In an era where play is seen as the antithesis of hardcore learning, and free play is often tossed aside in favor of rigid scheduling, lessons, sports and more, we often forget that playing is critical for child development—and its role in setting children up for success as well-balanced, capable adults.
According to the Child Development Institute, play is critical in the development of synapse formation, which starts at birth, all the way until the brain reaches its final stage of development. This process sets the tone for how children relate to the world, solve problems and gain an understanding of relationships.
Play gives children a chance to come up with new worlds that they have agency in, and that allow them to think on their feet, addressing challenges as they come along. Fostering a child’s natural ability during their youth makes them more likely to carry the spirit of innovation well into adulthood, too.
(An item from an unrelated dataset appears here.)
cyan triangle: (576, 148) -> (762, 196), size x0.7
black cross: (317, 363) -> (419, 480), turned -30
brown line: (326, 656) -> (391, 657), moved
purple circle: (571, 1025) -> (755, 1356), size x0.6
Play offers children a chance to develop on an emotional level, helping kids build self-esteem and confidence, to establish relationships with peers and learn a range of feelings like joy and happiness, as well as the skills needed to cope with stresses that come their way.
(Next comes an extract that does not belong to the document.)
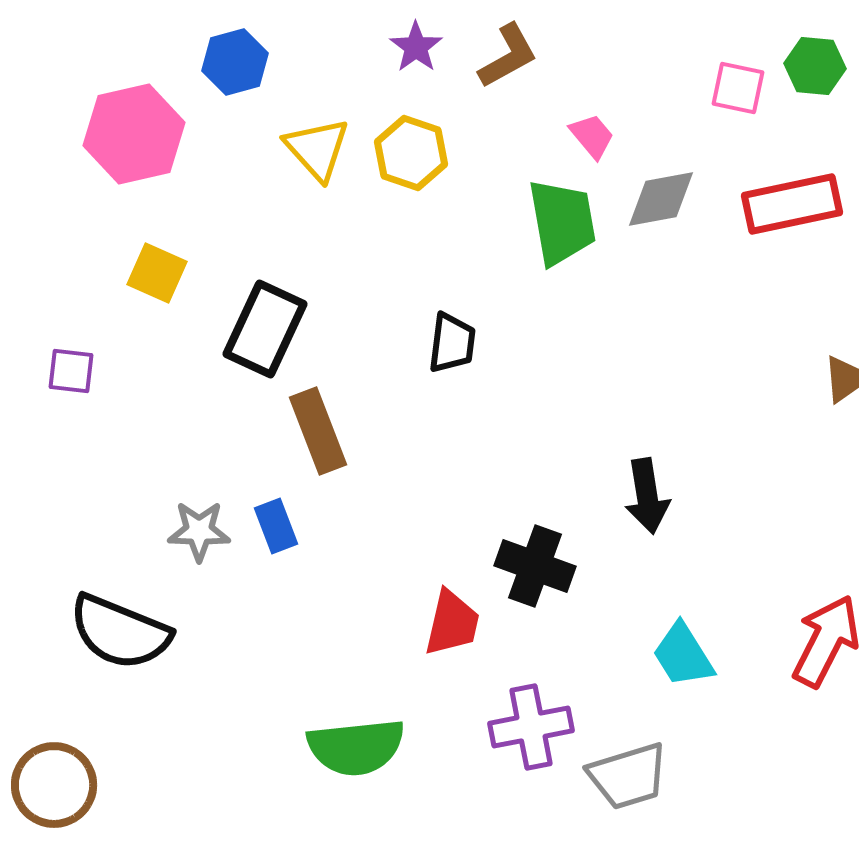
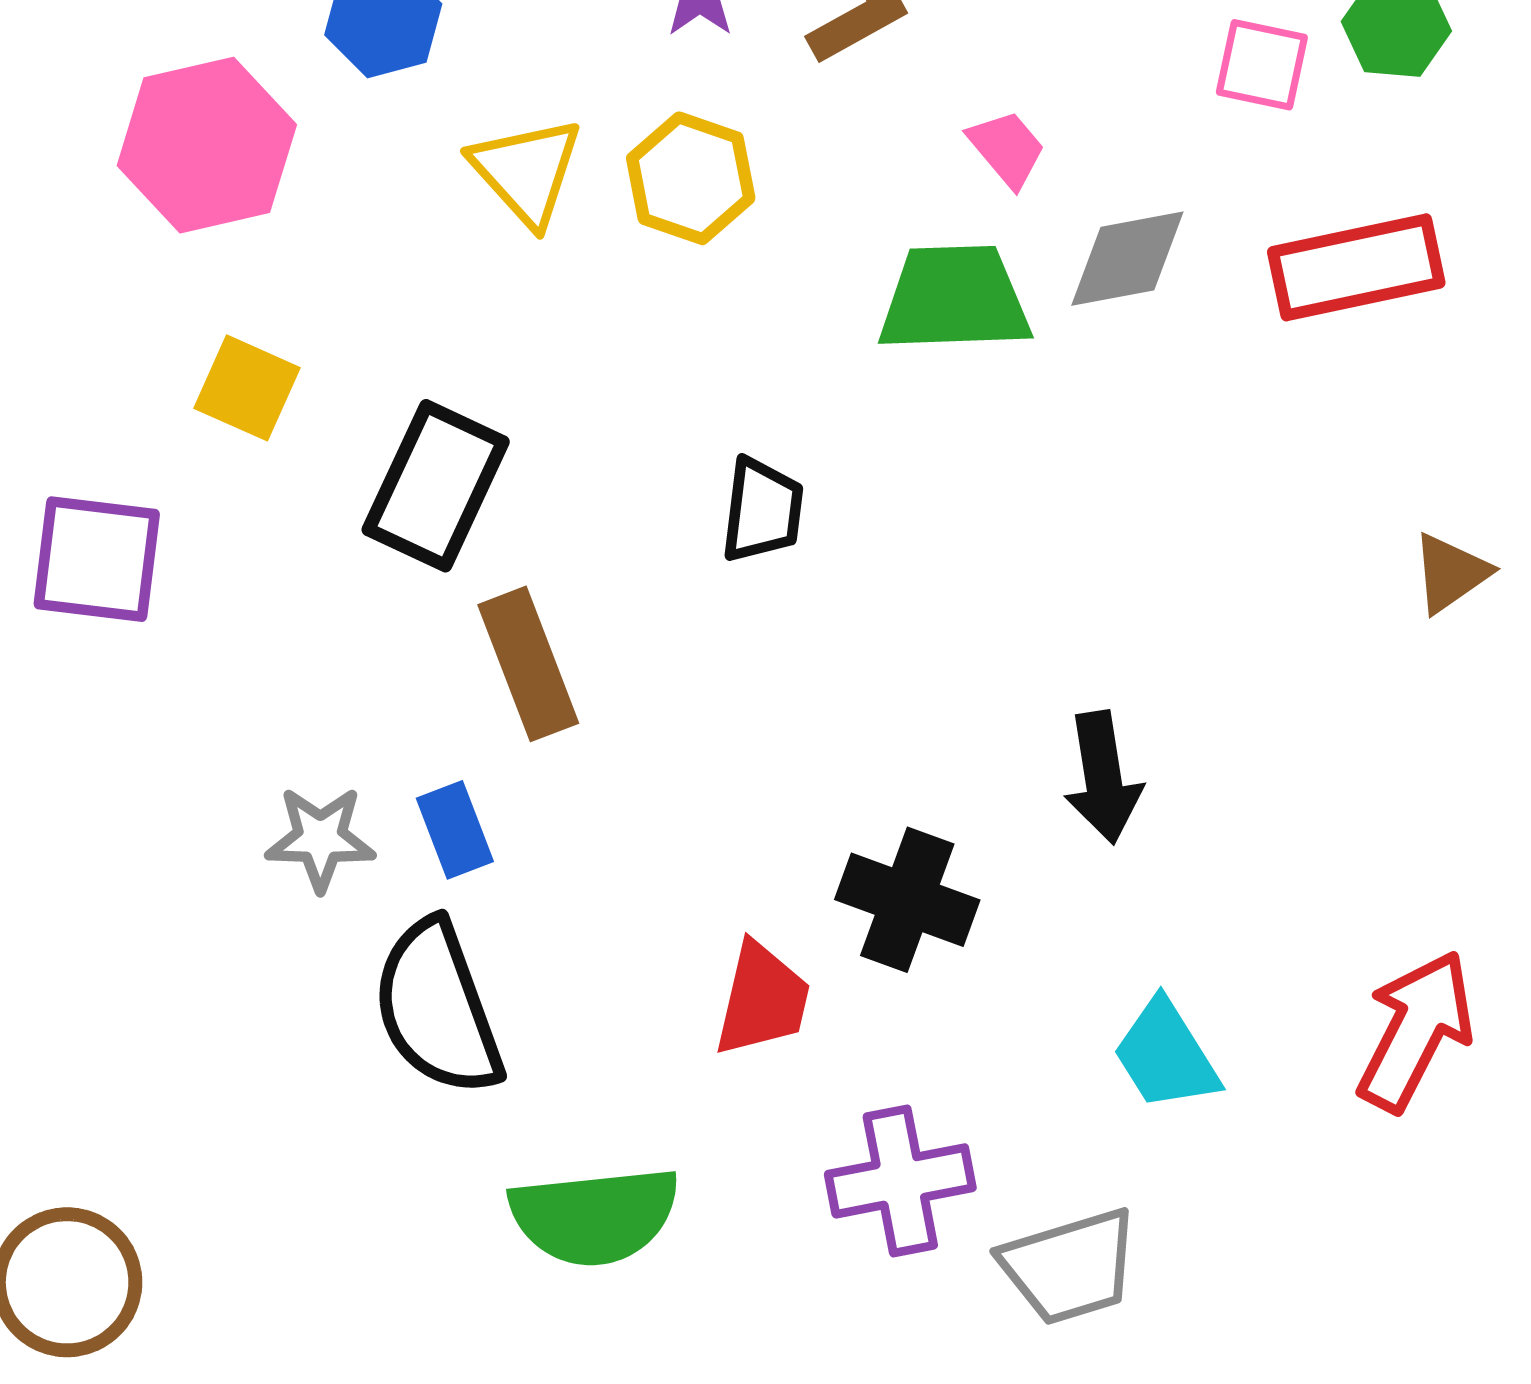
green trapezoid: (562, 222) -> (954, 299), turned -82
purple square: (71, 371) -> (97, 559), size x1.6
black semicircle: (120, 632) -> (437, 1008), moved, turned 48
Regular physical activity helps kids learn coordination, motor skills, and balance, while at the same time, using their energy reserves. Active kids sleep better and have an easier time managing stress. Plus, kids that get the doctor-recommended 60 minutes of exercise a day are likely to get better test scores when they head back to the classroom.
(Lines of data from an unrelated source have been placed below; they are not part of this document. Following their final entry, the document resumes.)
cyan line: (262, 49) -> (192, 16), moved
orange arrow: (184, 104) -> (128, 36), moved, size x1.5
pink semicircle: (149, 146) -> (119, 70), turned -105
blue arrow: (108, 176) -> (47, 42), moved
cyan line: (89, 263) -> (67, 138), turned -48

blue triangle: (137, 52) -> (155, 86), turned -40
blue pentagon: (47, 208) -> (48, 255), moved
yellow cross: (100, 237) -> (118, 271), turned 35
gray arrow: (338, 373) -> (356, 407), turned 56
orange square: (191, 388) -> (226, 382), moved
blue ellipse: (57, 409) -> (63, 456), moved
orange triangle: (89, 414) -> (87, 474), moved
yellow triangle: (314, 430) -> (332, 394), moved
Activities to Offer Kids for Better Development
While letting kids run around, ask questions and more is great, sometimes a quiet day indoors needs a little fun infused into the mix. Here’s a few ideas to get young brains in motion, and they won’t realize they’re learning.
- Colouring — Between making choices about color and staying in the lines, coloring is a great way to both relieve some stress and focus on creativity. And it doesn’t matter if it’s digital or analog, for something more mess-free, but just as fun, try the Android Mandala Coloring App.
- Puzzles — Great for smaller children, puzzles focus on relationships between the pieces, activating the part of the brain that makes connections.
- Board Games — Similar to puzzles, board games are great for stimulating the brain, and making kids make choices, follow directions and applying big picture strategy to try and outsmart opponents.
Play Doesn’t Need an Academic Element
When it comes down to it, leaving your kids alone from time to time and opting out of the programming shuffle every now and again can be critical to your child’s ability to start navigating the world around them. According to Dr. Alison Gopnik, engaging in pretend play – i.e. imaginary friends, alternate worlds and more, set the tone for a flexible adulthood and don’t require a structured curriculum or set of enrichment worksheets. Offer kids a little space, and trust us, they’ll be learning whether they know it or not.